──────── Supplied entries ────────

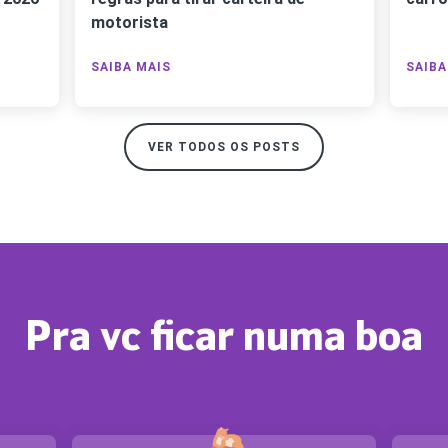
motorista
SAIBA MAIS
SAIBA
VER TODOS OS POSTS
Pra vc ficar numa boa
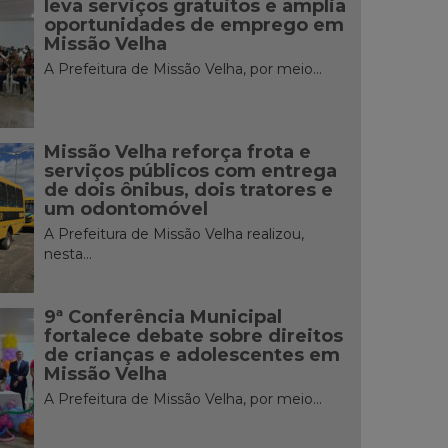
leva serviços gratuitos e amplia
oportunidades de emprego em
Missão Velha
A Prefeitura de Missão Velha, por meio...
Missão Velha reforça frota e
serviços públicos com entrega
de dois ônibus, dois tratores e
um odontomóvel
A Prefeitura de Missão Velha realizou,
nesta...
9ª Conferência Municipal
fortalece debate sobre direitos
de crianças e adolescentes em
Missão Velha
A Prefeitura de Missão Velha, por meio...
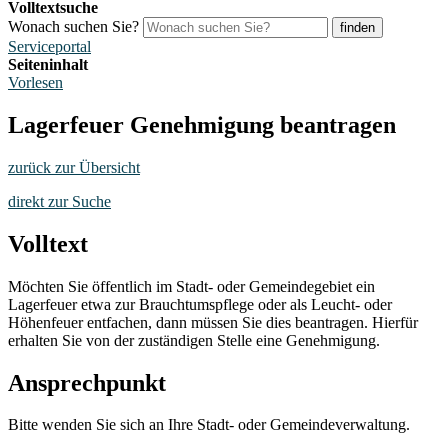
Volltextsuche
Wonach suchen Sie?
finden
Serviceportal
Seiteninhalt
Vorlesen
Lagerfeuer Genehmigung beantragen
zurück zur Übersicht
direkt zur Suche
Volltext
Möchten Sie öffentlich im Stadt- oder Gemeindegebiet ein
Lagerfeuer etwa zur Brauchtumspflege oder als Leucht- oder
Höhenfeuer entfachen, dann müssen Sie dies beantragen. Hierfür
erhalten Sie von der zuständigen Stelle eine Genehmigung.
Ansprechpunkt
Bitte wenden Sie sich an Ihre Stadt- oder Gemeindeverwaltung.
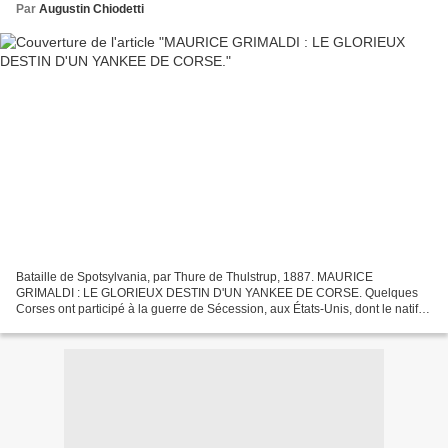
Par
Augustin Chiodetti
Bataille de Spotsylvania, par Thure de Thulstrup, 1887. MAURICE
GRIMALDI : LE GLORIEUX DESTIN D'UN YANKEE DE CORSE. Quelques
Corses ont participé à la guerre de Sécession, aux États-Unis, dont le natif
de Canale di Verde qui, après avoir combattu, a écrit...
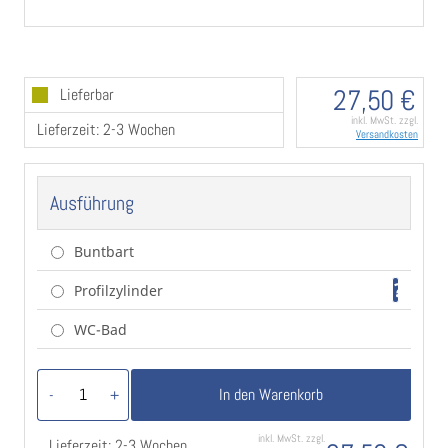
Durchmesser Rosetten: Ø 54 mm
Rosettenstärke: 9 mm
Griffhöhe: 22 mm
Griffform: gewölbt/gebogen
27,50 €
Lieferbar
Farbe: Edelstahl matt
Klasse 4: EN1906
inkl. MwSt. zzgl.
Lieferzeit: 2-3 Wochen
Versandkosten
inklusive 8x8 mm Vierkantstift und Schrauben
Ausführung
Buntbart
?
Profilzylinder
WC-Bad
In den Warenkorb
-
+
inkl. MwSt. zzgl.
Lieferzeit: 2-3 Wochen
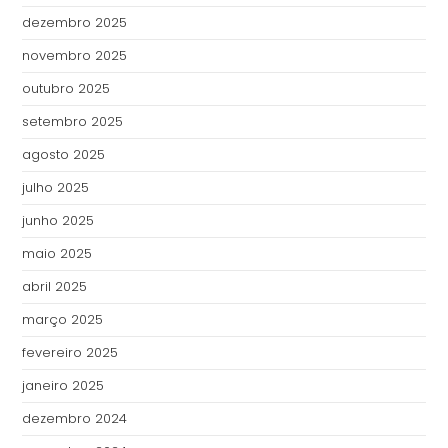
dezembro 2025
novembro 2025
outubro 2025
setembro 2025
agosto 2025
julho 2025
junho 2025
maio 2025
abril 2025
março 2025
fevereiro 2025
janeiro 2025
dezembro 2024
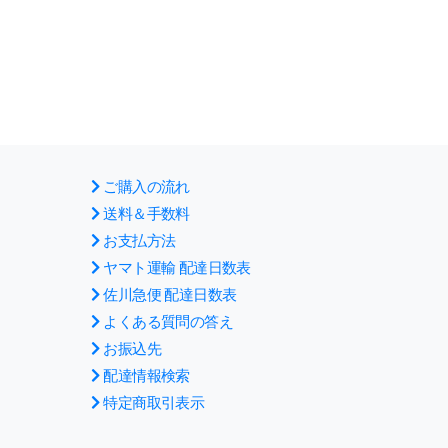
ご購入の流れ
送料＆手数料
お支払方法
ヤマト運輸 配達日数表
佐川急便 配達日数表
よくある質問の答え
お振込先
配達情報検索
特定商取引表示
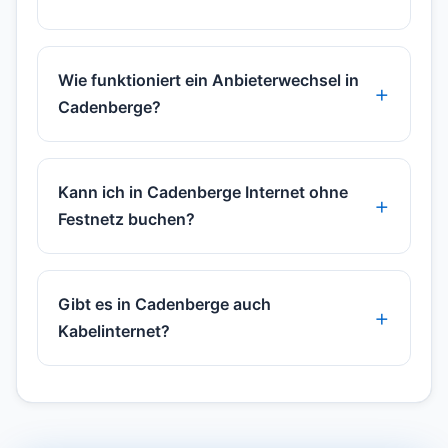
Wie funktioniert ein Anbieterwechsel in
Cadenberge?
Kann ich in Cadenberge Internet ohne
Festnetz buchen?
Gibt es in Cadenberge auch
Kabelinternet?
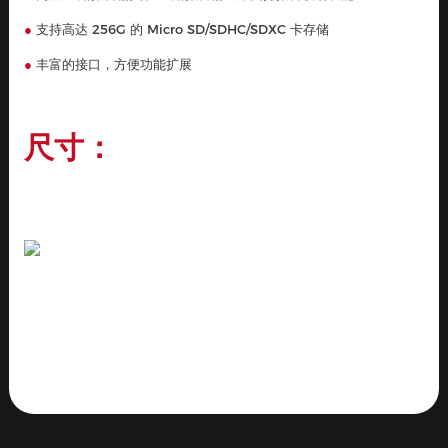
●
支持高达 256G 的 Micro SD/SDHC/SDXC 卡存储
●
丰富的接口，方便功能扩展
尺寸：
产品详情
参数
产品标签
联系我们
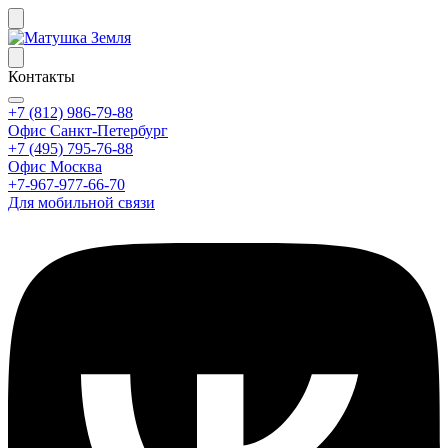
Контакты
+7 (812) 986-79-88
Офис Санкт-Петербург
+7 (495) 795-76-88
Офис Москва
+7-967-977-66-70
Для мобильной связи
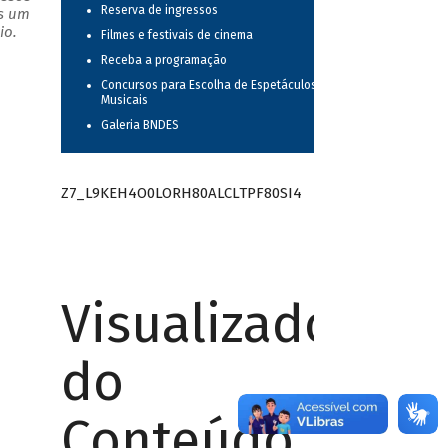
Reserva de ingressos
as um
io.
Filmes e festivais de cinema
Receba a programação
Concursos para Escolha de Espetáculos
Musicais
Galeria BNDES
Z7_L9KEH4O0LORH80ALCLTPF80SI4
Visualizador
do
Conteúdo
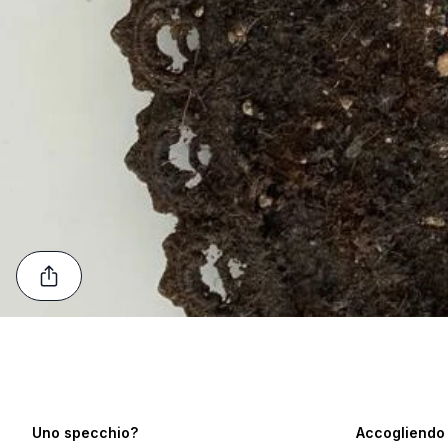
Uno specchio?
Accogliendo 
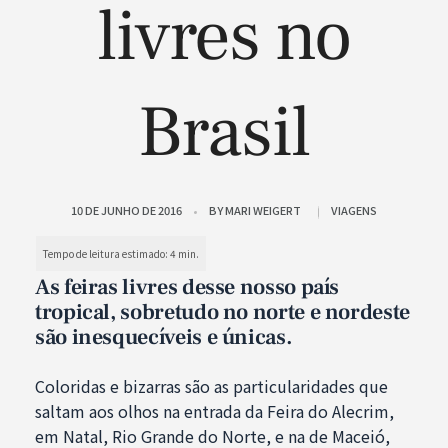
livres no
Brasil
10 DE JUNHO DE 2016
BY
MARI WEIGERT
VIAGENS
As feiras livres desse nosso país
tropical, sobretudo no norte e nordeste
são inesquecíveis e únicas.
Coloridas e bizarras são as particularidades que
saltam aos olhos na entrada da Feira do Alecrim,
em Natal, Rio Grande do Norte, e na de Maceió,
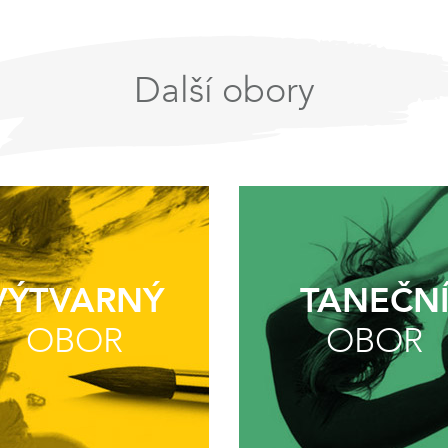
Další obory
VÝTVARNÝ
TANEČN
OBOR
OBOR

────────

**Problem to solve**
Please copy every line of the material that contains the word "livres".

**Expected output**
livres no
As feiras livres desse nosso país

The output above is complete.